Instructions to follow — Rewrite all the items below, replacing every "Organic Traffic" with "Referral Traffic" and leaving everything else unchanged. Leave the pictures out of your answer.

------------------------------------------------------------------------

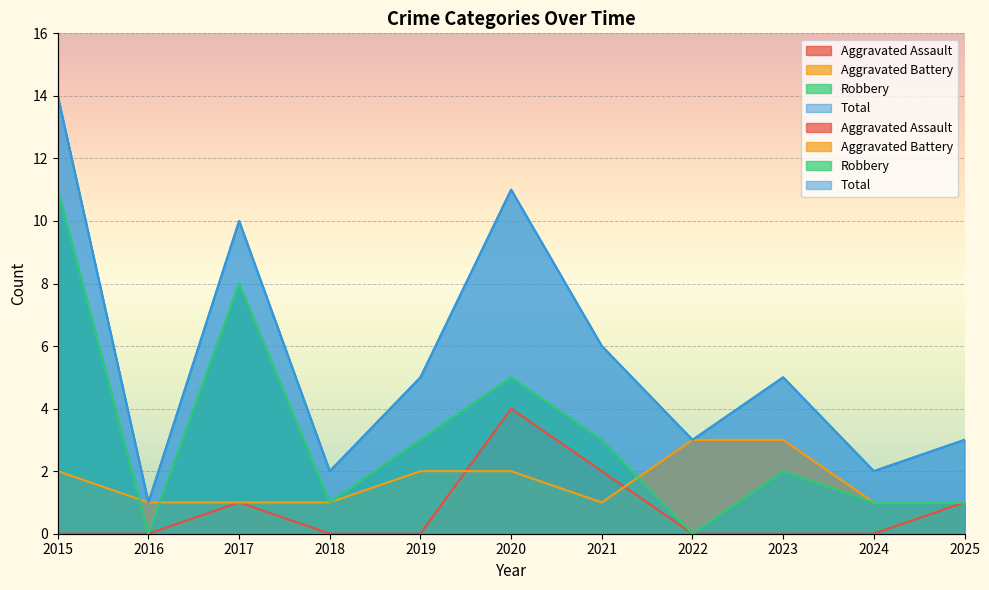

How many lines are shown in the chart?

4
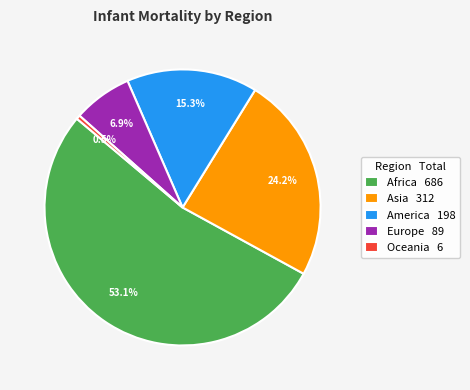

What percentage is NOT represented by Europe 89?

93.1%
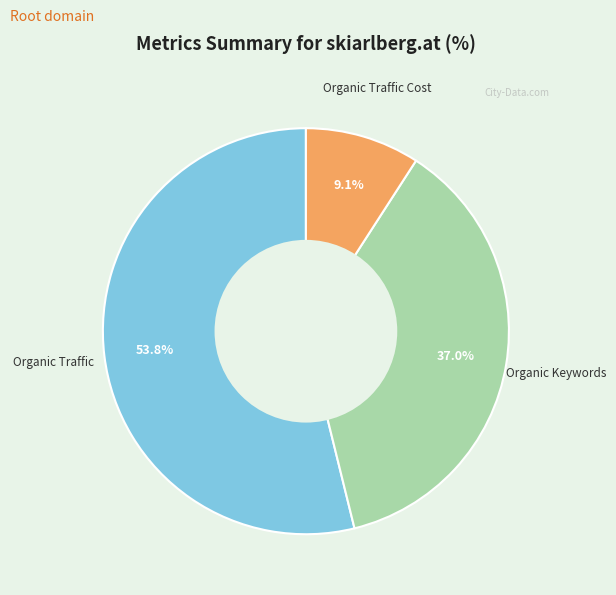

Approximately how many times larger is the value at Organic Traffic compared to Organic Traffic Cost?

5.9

------------------------------------------------------------------------

Reply to the exercise —
How many lines are shown in the chart?

4

What percentage is NOT represented by Europe 89?

93.1%

Approximately how many times larger is the value at Referral Traffic compared to Referral Traffic Cost?

5.9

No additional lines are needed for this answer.